In North America, it topped the box office with $6.7 million on its opening Friday, March 14, 2014. However, the film finished in third place over the three-day weekend with $17.8 million. Outside North America, the film debuted in first place with $45.6 million on the same weekend as its North America release. It remained in first place for a second weekend. Overall, the film's largest territory is China, where both the film's opening weekend ($21.1 million) and its total earnings ($66.2 million) are higher than in North America. Following these two territories in total earnings is Russia and the CIS with $13.8 million.

===Critical response===
On Rotten Tomatoes, the film has an approval rating of 23% based on 186 reviews and an average rating of . The site's critical consensus reads, "With stock characters and a preposterous plot, this noisily diverting video game adaptation fulfills a Need for Speed and little else." On Metacritic, the film has a score of 39 out of 100 based on 38 critics, indicating "generally unfavorable reviews". Audiences polled by CinemaScore gave the film an average grade of "B+" on an A+ to F scale.

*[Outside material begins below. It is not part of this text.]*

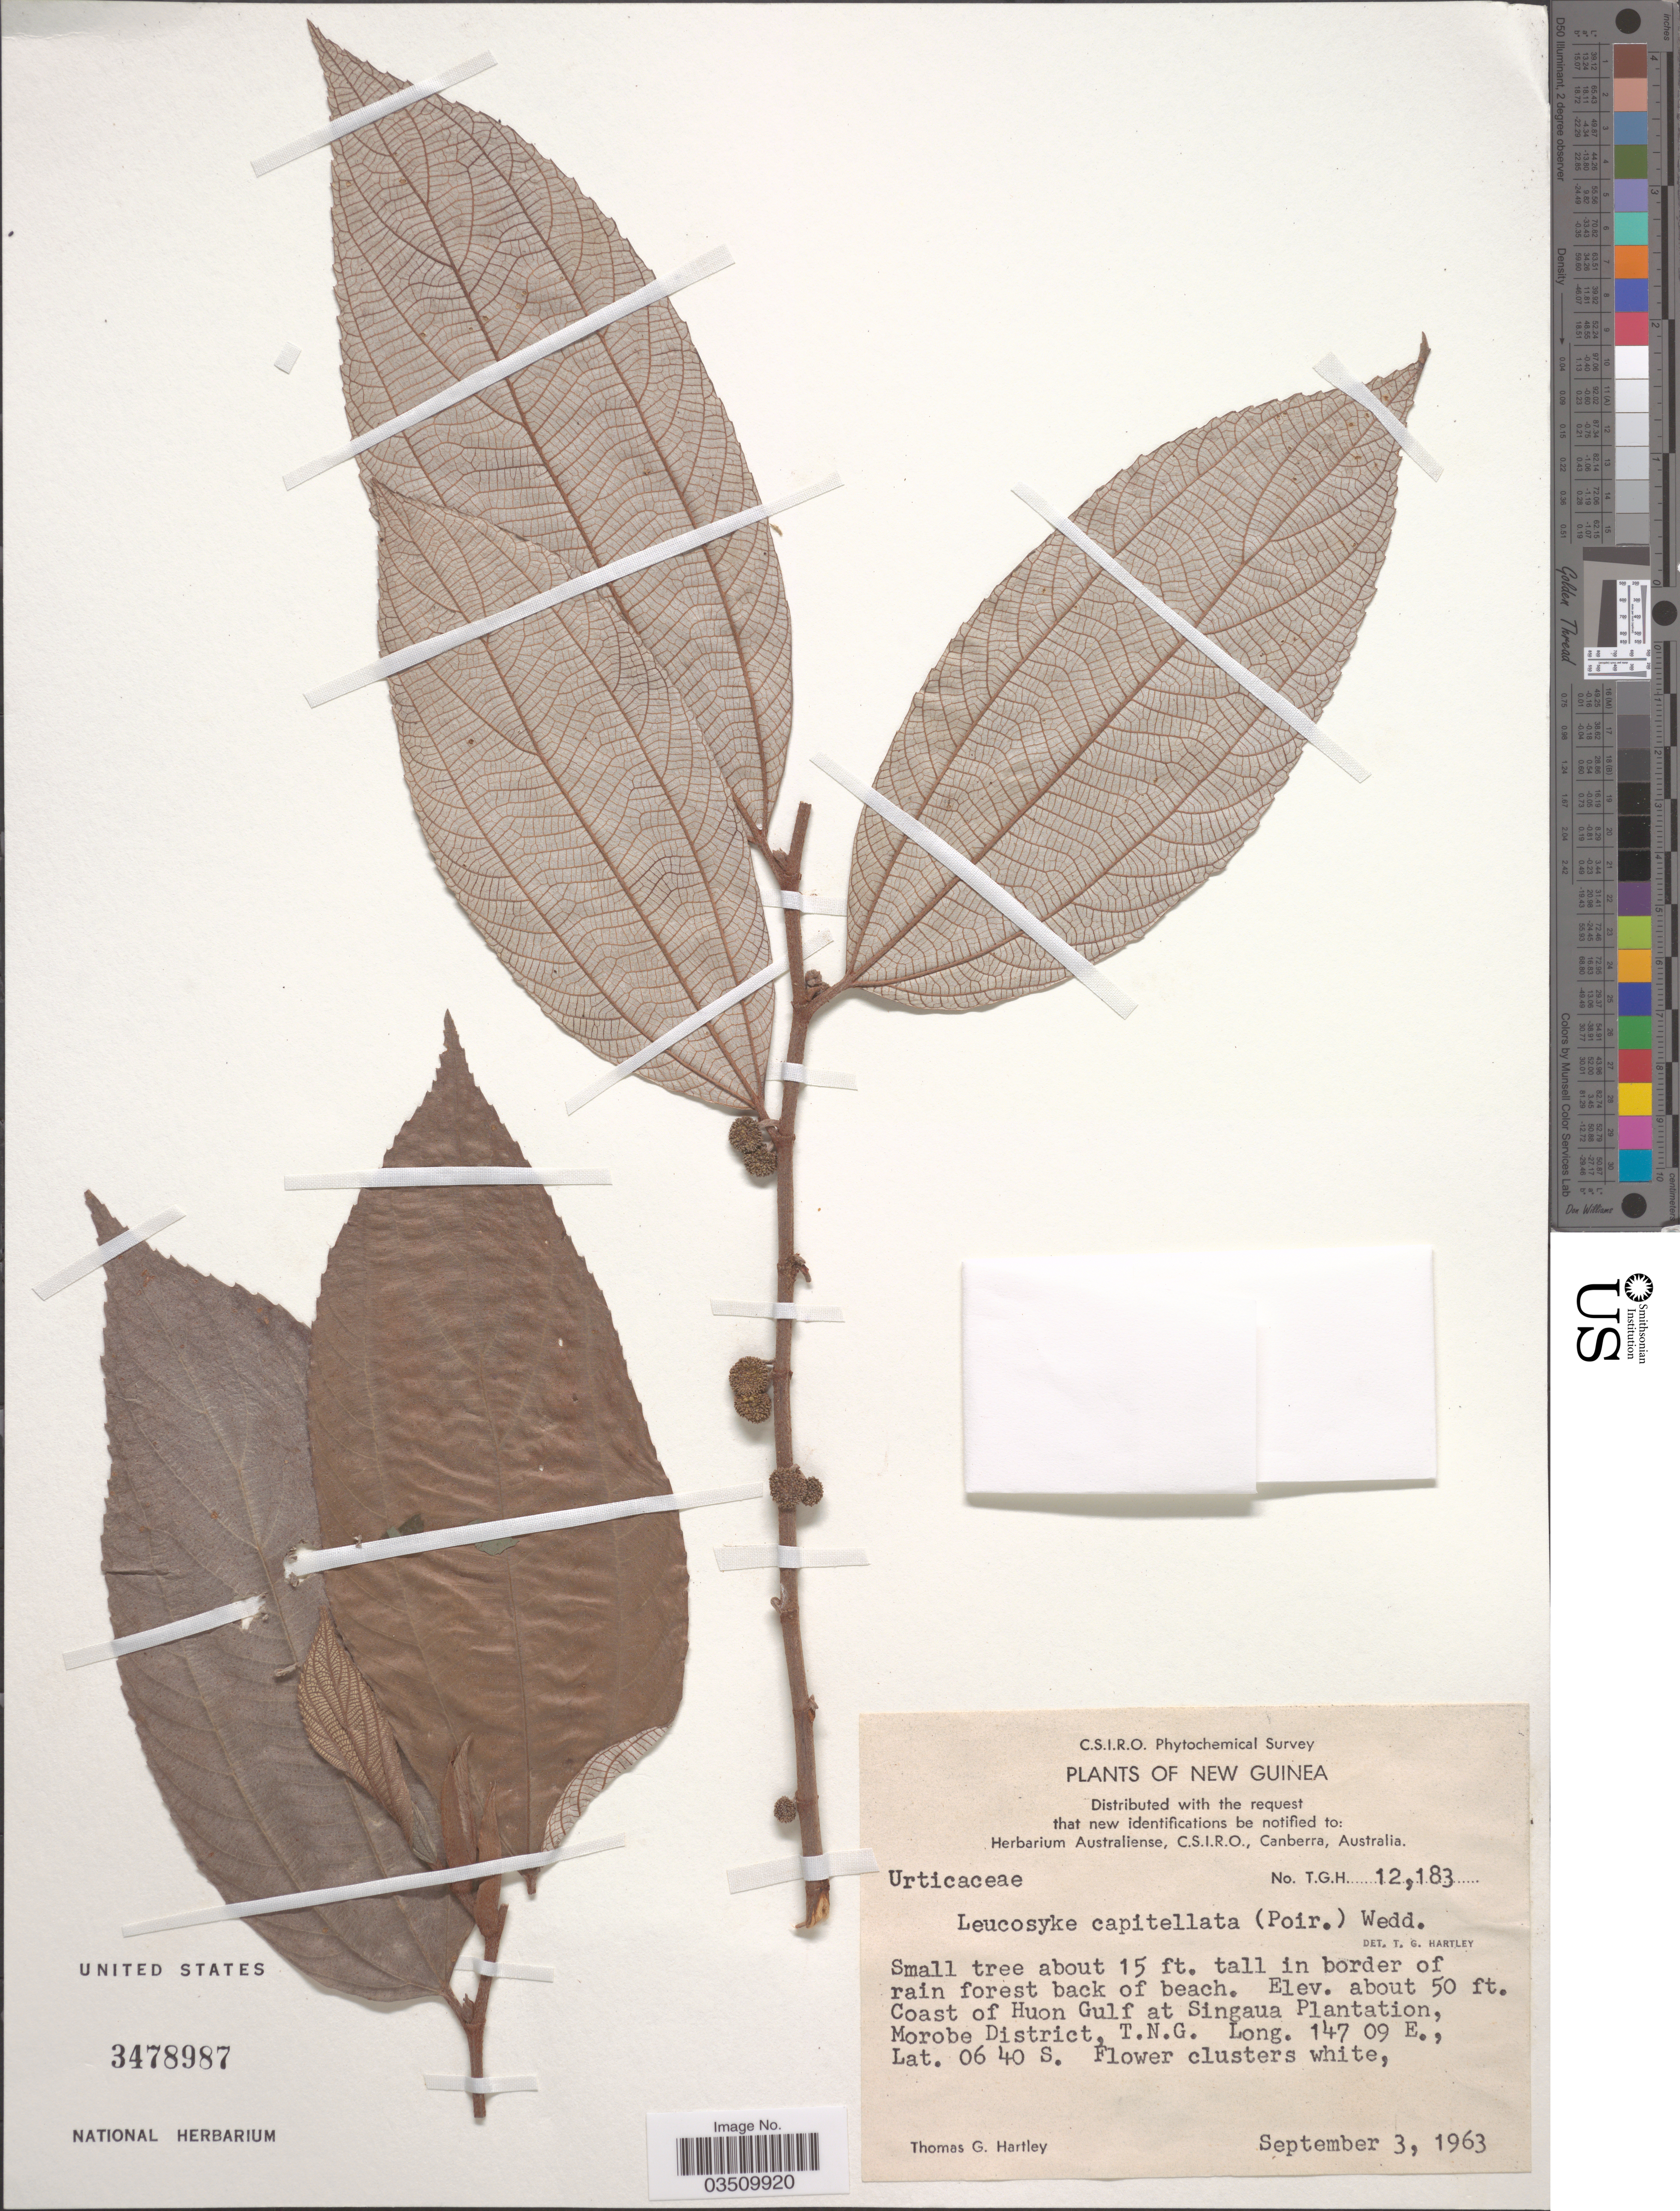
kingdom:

Michael Phillips of the Chicago Tribune gave the film 2.5 out of 4 stars, remarking that "Paul has talent, though the actor's idea of simmering intensity in the context of Need for Speed comes off more like a serial killer in the making. Cooper, by contrast, seems to be having some fun playing a dashing, dastardly, sexy beast." Phillips added, "At its occasional best, the thrills in the film recall the delirious fun of the Fast & Furious franchise." Betsy Sharkey of Los Angeles Times felt similarly, writing "In trying for the vicarious varoom of the street-racing video game that inspired it, and no doubt dreaming of Fast success, Speed clocks in at a long two-plus hours and falls painfully short." Jason Torchinsky of the automotive blog Jalopnik criticized the movie for insulting gearheads with its far-reaching suspension of disbelief on many plot points and tropes and stated the film was nothing more than a glorified car commercial for the 2015 Ford Mustang.

Danny Korecki of automotive outlet The Drive discussed the thought that the Need for Speed film may have been better had it been a TV series.

A.O. Scott of The New York Times gave a more positive review, praising the film's car chase sequences, while declaring the overall film "an energetic, unpretentious B movie".